There is a long list of criteria that must be met in order to qualify. Just three of those rules are as follows: (1) The decedent or a member of his/her family must have owned or materially participated in business for five of eight years before decedent's death. (2) Each qualified heir is required to materially participate for at least five years of any eight-year period within 10 years following the decedent's death. (3) Business's stock may not be publicly traded within three years of decedent's death.

Just trying to keep track of all the time requirements would be enough to wear you out! And don't be surprised if we see an increase in the number of terminally ill business owners being kept alive on life support.

In an important sense the existence of the income tax and the way it's structured put the citizens of a country on the equivalent of an allowance. How much allowance you get depends on how well you abide by what the lawmakers have anointed as desirable behavior. The writers of the tax rules assume the role of our parents.

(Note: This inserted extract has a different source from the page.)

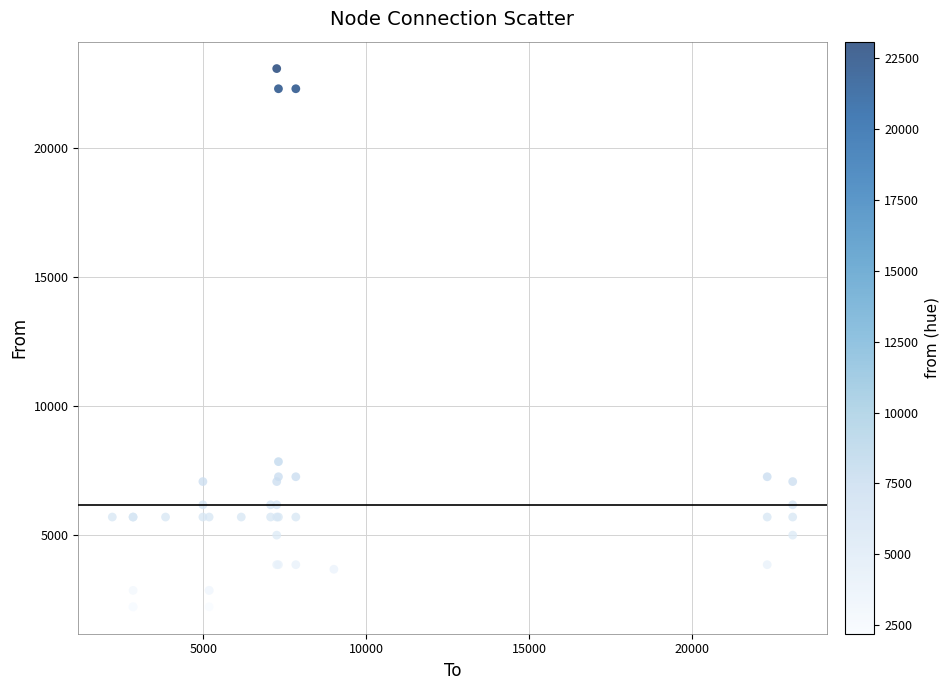

What Y value in the scatter plot is closest to 12640?

7833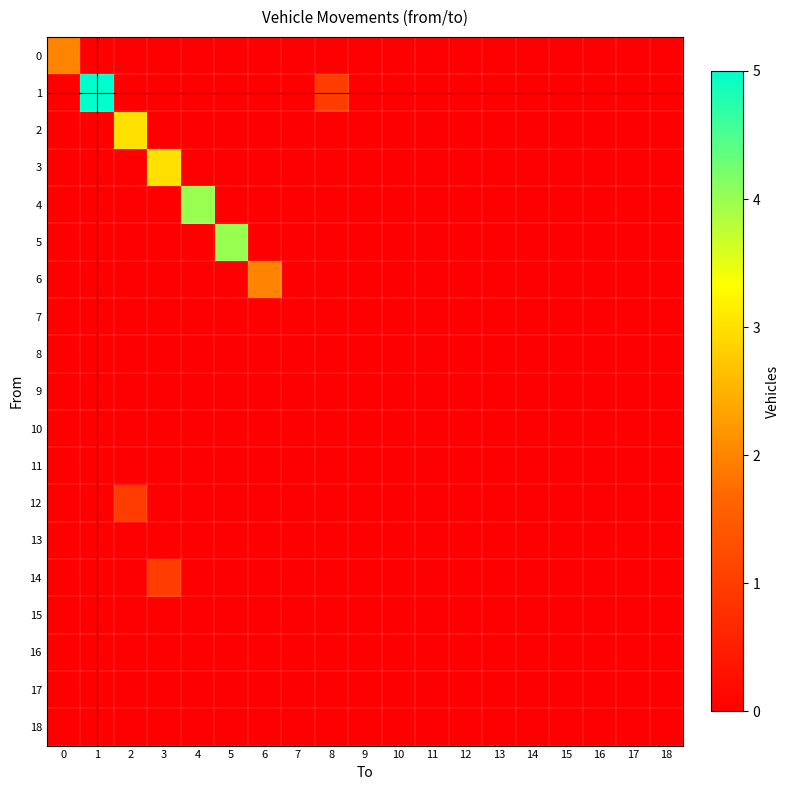

At 15, list the series in order from largest to smallest.

0, 1, 2, 3, 4, 5, 6, 7, 8, 9, 10, 11, 12, 13, 14, 15, 16, 17, 18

The overwhelming complexity of the Internal Revenue Code is a kind of brain pollution. By far our most important resource is the intellectual capacity of our citizenry. To commandeer that resource for the purpose of coping with tax minutia is a gross waste of resources. Enormous amounts of time and energy are expended on learning and understanding the tax code, keeping records, filling out forms, staying in compliance -- and inventing ways to avoid paying taxes.

According to the IRS's own estimates, Americans this year will spend 3.6 billion hours complying with the rules. We were wise enough to end the military draft. Unfortunately, we have retained and even enlarged what is effectively a draft of peoples' time and intellectual resources in the service of collecting tax revenue.

Virtually all the complexities in the tax code have some kind of a legitimate sounding rationale. Most of the rules, incentives and disincentives have as their ostensible aim the overall improvement of the economy or our society. I cannot remember ever seeing any evidence that any of these manipulations of the economy or of our behavior resulted in a net improvement.

The tax code is based on the assumption that a group of about 550 people sitting in the nation's capital can make rules that will improve the choices of 250 million diverse people across the country. It's downright ludicrous when you think about it.

Furthermore, this and the other numerous tax revisions we've had over the past decades were created over just a few months. None of the people who voted for it could possibly know and understand all the details, and especially not all the implications stemming from the changes. We're all left to cope with the inevitable flaws of a rush job.

Although I'm no fan of the IRS, the blame that has been heaped on it in the recent hearings about its procedures has missed the mark. When someone is given a dirty and impossible job, is it his fault that he screws it up?

If this had been bona fide tax relief, there would have been across the board reductions in tax rates. The Tax Relief Act of 1997 was a big step in the wrong direction. One reason to be optimistic, however, is that maybe it will finally cause enough disgust and frustration that profound tax reform and simplification will become a possibility. n


A former professor of economics, Ron Ross, Ph.D., is an investment advisor for Premier Financial Group, Eureka.